Here’s how it works.
As you’re exploring your mortgage options, you review
the long and steady slide of mortgage rates in Canada over the last decade
and make the decision to go with an adjustable mortgage when you buy, at renewal
or when refinancing. You’re now a player. Then you watch for clues about
mortgage rate movement, trying to guess the perfect moment to lock in your
mortgage. The objective of the game is to try to guess the bottom… and
you won’t know it’s the bottom until it’s too late. In today’s
low rate environment, we should acknowledge that most of the players are already
winners; but it can still be a stress-inducing game.
One way to remove all of the guesswork is to consider
a capped-rate adjustable mortgage, although there are only a few options available
in the marketplace.

####################

§ **Task instructions**: Write what comes next in the passage about adjustable mortgages, starting after its final sentence.

§ **Data shown**:
####################

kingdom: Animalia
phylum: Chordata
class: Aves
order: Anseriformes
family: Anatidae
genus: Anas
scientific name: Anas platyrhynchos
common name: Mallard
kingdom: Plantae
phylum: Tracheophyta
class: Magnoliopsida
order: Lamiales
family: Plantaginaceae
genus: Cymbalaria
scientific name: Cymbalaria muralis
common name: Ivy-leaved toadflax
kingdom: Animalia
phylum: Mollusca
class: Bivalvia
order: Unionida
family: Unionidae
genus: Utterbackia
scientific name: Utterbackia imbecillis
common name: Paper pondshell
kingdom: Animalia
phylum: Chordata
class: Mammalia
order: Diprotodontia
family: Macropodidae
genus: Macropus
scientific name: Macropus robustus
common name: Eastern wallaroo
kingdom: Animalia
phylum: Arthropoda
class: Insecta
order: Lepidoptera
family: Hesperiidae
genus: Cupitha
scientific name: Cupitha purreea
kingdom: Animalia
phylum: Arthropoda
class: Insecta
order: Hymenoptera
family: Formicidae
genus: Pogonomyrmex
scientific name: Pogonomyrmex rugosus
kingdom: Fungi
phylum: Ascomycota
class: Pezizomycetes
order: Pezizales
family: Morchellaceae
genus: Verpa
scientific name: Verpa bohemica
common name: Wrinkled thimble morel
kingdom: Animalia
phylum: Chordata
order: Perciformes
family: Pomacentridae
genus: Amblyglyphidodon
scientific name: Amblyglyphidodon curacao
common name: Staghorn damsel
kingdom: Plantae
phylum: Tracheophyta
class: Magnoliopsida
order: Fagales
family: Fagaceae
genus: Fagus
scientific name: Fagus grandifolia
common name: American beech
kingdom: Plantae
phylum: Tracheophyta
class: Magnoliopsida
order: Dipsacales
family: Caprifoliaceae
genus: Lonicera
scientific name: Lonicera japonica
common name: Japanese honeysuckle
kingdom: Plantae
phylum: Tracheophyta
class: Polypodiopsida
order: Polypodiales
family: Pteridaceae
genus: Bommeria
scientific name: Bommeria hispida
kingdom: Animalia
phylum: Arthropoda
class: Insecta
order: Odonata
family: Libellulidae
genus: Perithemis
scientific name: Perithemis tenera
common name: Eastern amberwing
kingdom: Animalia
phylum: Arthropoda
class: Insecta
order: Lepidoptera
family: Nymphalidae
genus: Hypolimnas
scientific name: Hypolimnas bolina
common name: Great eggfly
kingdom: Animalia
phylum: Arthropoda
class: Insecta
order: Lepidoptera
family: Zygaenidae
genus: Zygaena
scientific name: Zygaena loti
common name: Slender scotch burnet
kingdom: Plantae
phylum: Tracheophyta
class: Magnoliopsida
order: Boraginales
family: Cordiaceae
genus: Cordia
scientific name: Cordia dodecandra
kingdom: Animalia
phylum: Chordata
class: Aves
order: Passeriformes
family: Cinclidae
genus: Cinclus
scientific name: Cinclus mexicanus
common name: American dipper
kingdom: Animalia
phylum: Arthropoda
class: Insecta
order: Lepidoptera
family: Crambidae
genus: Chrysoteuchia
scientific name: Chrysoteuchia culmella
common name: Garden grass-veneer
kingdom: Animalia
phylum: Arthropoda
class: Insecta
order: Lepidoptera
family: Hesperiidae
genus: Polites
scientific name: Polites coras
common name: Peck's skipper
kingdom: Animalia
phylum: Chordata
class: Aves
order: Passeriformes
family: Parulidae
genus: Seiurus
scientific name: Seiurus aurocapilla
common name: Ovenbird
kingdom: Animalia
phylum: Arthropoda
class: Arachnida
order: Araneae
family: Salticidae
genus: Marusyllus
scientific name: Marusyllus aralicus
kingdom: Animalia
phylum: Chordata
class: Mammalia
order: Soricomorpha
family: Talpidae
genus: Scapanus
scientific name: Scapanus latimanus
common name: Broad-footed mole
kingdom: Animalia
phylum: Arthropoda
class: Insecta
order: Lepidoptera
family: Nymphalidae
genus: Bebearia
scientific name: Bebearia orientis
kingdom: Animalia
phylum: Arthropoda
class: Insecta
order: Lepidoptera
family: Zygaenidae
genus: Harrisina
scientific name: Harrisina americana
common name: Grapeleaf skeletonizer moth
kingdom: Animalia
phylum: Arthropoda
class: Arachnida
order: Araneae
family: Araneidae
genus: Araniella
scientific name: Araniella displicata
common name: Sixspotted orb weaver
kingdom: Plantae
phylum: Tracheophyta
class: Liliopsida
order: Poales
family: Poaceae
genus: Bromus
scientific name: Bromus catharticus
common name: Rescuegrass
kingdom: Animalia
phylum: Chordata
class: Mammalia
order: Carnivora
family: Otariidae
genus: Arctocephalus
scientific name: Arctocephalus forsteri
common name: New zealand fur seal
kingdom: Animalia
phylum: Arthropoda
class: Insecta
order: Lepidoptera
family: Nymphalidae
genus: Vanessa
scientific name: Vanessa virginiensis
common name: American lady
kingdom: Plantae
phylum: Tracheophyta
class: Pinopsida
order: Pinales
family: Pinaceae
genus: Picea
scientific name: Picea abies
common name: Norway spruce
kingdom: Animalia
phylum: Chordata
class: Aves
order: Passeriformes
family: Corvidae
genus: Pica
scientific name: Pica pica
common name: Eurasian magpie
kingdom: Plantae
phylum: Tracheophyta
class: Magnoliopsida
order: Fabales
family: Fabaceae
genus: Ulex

####################

§ **Result of the task**:
There is a unique adjustable mortgage that is not based on
the Canadian Prime Rate (the usual benchmark) – but on what is known
as the Banker’s Acceptance rate: a benchmark that is used for professional
money managers. In effect, the BA rate, as its known, is the rate lenders
charge one another. Not surprisingly, it’s typically much lower than
prime. In fact, the effective rate of this adjustable mortgage has been consistently
lower than competitive variable or adjustable rate products based on Prime.
A capped version is now available.
An adjustable rate mortgage with a cap offers unlimited downside
rate movement, but also provides a guarantee that the rate will never rise
more than a certain percentage higher than the starting base rate –
no matter what happens to the lending rates.
The rate cap takes the guesswork out of the adjustable mortgage
game. If rates continue to drop, your Mortgage rate also drops accordingly.
But if rates begin to rise, you know that your own mortgage rate has a fixed
ceiling. Imagine, no more worrying about when to lock in your mortgage, and
no more second-guessing your decisions when rates go back down again. Of course,
this kind of flexibility comes at a small premium over a regular adjustable-rate
mortgage.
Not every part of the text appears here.